Page excerpt -
___
Re: [PATCH 2/2] CFS CGroup: Report usage

Previous thread: [PATCH 1/2] CFS CGroup: Code cleanup by Paul Menage on Monday, October 22, 2007 - 5:49 pm. (4 messages)

Next thread: [PATCH] Unlock in iTCO_wdt_start when reboot is disabled by Roel Kluin on Monday, October 22, 2007 - 6:10 pm. (1 message)
From: Paul Menage
Date: Monday, October 22, 2007 - 5:49 pm

Report CPU usage in CFS Cgroup directories

Adds a cpu.usage file to the CFS cgroup that reports CPU usage in
milliseconds for that cgroup's tasks

This replaces the "example CPU Accounting CGroup subsystem" that
was merged into mainline last week.

Signed-off-by: Paul Menage <menage@google.com>

---
 kernel/sched.c |   32 +++++++++++++++++++++++++++-----
 1 file changed, 27 insertions(+), 5 deletions(-)

Index: container-2.6.23-mm1/kernel/sched.c
===================================================================
--- container-2.6.23-mm1.orig/kernel/sched.c
+++ container-2.6.23-mm1/kernel/sched.c
@@ -7005,15 +7005,37 @@ static u64 cpu_shares_read_uint(struct c
 	return (u64) tg->shares;
 }
 
-static struct cftype cpu_shares = {
-	.name = "shares",
-	.read_uint = cpu_shares_read_uint,
-	.write_uint = cpu_shares_write_uint,
+static u64 cpu_usage_read(struct cgroup *cgrp, struct cftype *cft)
+{
+	struct task_group *tg = cgroup_tg(cgrp);
+	int i;
+	u64 res = 0;
+	for_each_possible_cpu(i) {
+		unsigned long flags;
+		spin_lock_irqsave(&tg->cfs_rq[i]->rq->lock, flags);
+		res += tg->se[i]->sum_exec_runtime;
+		spin_unlock_irqrestore(&tg->cfs_rq[i]->rq->lock, flags);
+	}
+	/* Convert from ns to ms */
+	do_div(res, 1000000);
+	return res;
+}
+
+static struct cftype cpu_files[] = {
+	{
+		.name = "shares",
+		.read_uint = cpu_shares_read_uint,
+		.write_uint = cpu_shares_write_uint,
+	},
+	{
+		.name = "usage",
+		.read_uint = cpu_usage_read,
+	},
 };
 
 static int cpu_cgroup_populate(struct cgroup_subsys *ss, struct cgroup *cont)
 {
-	return cgroup_add_file(cont, ss, &cpu_shares);
+	return cgroup_add_files(cont, ss, cpu_files, ARRAY_SIZE(cpu_files));
 }
 
 struct cgroup_subsys cpu_cgroup_subsys = {
-

From: Srivatsa Vaddagiri
Date: Monday, October 22, 2007 - 7:40 pm

Is the lock absolutely required here?

Hmm .. I hope the cgroup code prevents a task group from being destroyed while 

-- 
Regards,
vatsa
-

From: Paul Menage
Date: Monday, October 22, 2007 - 11:06 pm

I'm not sure, I was hoping you or Ingo could comment on this. But some
kind of locking seems to required at least on 32-bit platforms, since

Good point - cgroups certainly prevents a cgroup itself from being
freed while a control file is being read in an RCU section, and
prevents a task group from being destroyed when that task group has
been read via a task's cgroups pointer and the reader is still in an
RCU section, but we need a generic protection for subsystem state
objects being accessed via control files too.
___
Data entries -
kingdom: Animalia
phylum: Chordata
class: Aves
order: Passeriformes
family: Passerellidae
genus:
___
In the patch thread, give the sender and the posting date and time from the From and Date lines of each message. Only the patch thread is needed here, not the listing.

- Paul Menage, Monday, October 22, 2007 - 5:49 pm
- Srivatsa Vaddagiri, Monday, October 22, 2007 - 7:40 pm
- Paul Menage, Monday, October 22, 2007 - 11:06 pm